------ Records for the task
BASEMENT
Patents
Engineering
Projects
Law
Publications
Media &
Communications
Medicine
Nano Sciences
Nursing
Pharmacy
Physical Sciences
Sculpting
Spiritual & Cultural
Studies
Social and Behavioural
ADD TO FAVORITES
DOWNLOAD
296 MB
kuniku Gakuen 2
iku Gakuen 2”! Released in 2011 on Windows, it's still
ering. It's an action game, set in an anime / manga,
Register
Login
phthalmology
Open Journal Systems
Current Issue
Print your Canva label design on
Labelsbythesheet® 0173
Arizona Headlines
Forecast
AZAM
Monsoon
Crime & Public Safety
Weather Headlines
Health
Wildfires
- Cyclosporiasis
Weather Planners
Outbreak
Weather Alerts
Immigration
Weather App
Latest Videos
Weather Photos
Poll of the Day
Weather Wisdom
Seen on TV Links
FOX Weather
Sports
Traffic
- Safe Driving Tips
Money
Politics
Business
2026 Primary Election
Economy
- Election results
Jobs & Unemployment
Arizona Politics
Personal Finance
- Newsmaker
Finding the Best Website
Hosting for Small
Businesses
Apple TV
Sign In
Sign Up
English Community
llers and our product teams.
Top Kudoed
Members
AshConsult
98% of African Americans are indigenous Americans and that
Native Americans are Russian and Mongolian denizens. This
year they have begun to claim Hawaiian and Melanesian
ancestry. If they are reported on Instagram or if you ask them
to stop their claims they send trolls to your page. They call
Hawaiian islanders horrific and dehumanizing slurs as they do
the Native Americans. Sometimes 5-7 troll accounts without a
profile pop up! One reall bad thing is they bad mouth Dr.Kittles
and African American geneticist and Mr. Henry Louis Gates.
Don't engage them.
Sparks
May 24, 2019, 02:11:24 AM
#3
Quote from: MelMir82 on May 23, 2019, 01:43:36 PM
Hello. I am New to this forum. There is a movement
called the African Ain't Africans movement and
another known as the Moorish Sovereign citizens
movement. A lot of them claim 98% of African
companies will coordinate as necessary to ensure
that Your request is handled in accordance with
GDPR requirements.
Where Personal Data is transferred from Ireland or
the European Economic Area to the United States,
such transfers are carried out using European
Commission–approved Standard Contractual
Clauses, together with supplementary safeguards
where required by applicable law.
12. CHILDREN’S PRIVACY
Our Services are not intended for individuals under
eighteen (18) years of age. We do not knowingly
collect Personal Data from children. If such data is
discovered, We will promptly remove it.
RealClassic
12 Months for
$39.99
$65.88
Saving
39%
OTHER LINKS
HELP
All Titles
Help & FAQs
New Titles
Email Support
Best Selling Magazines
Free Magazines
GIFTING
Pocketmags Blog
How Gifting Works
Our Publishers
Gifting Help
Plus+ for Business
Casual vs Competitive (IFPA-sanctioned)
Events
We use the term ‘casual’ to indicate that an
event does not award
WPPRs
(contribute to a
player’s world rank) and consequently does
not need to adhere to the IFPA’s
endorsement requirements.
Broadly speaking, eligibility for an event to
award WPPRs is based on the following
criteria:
------------
_Task brief_
Copy the lines from the start of the data verbatim, stopping after the line containing "the Native Americans.".

_Exercise output_
BASEMENT
Patents
Engineering
Projects
Law
Publications
Media &
Communications
Medicine
Nano Sciences
Nursing
Pharmacy
Physical Sciences
Sculpting
Spiritual & Cultural
Studies
Social and Behavioural
ADD TO FAVORITES
DOWNLOAD
296 MB
kuniku Gakuen 2
iku Gakuen 2”! Released in 2011 on Windows, it's still
ering. It's an action game, set in an anime / manga,
Register
Login
phthalmology
Open Journal Systems
Current Issue
Print your Canva label design on
Labelsbythesheet® 0173
Arizona Headlines
Forecast
AZAM
Monsoon
Crime & Public Safety
Weather Headlines
Health
Wildfires
- Cyclosporiasis
Weather Planners
Outbreak
Weather Alerts
Immigration
Weather App
Latest Videos
Weather Photos
Poll of the Day
Weather Wisdom
Seen on TV Links
FOX Weather
Sports
Traffic
- Safe Driving Tips
Money
Politics
Business
2026 Primary Election
Economy
- Election results
Jobs & Unemployment
Arizona Politics
Personal Finance
- Newsmaker
Finding the Best Website
Hosting for Small
Businesses
Apple TV
Sign In
Sign Up
English Community
llers and our product teams.
Top Kudoed
Members
AshConsult
98% of African Americans are indigenous Americans and that
Native Americans are Russian and Mongolian denizens. This
year they have begun to claim Hawaiian and Melanesian
ancestry. If they are reported on Instagram or if you ask them
to stop their claims they send trolls to your page. They call
Hawaiian islanders horrific and dehumanizing slurs as they do
the Native Americans. Sometimes 5-7 troll accounts without a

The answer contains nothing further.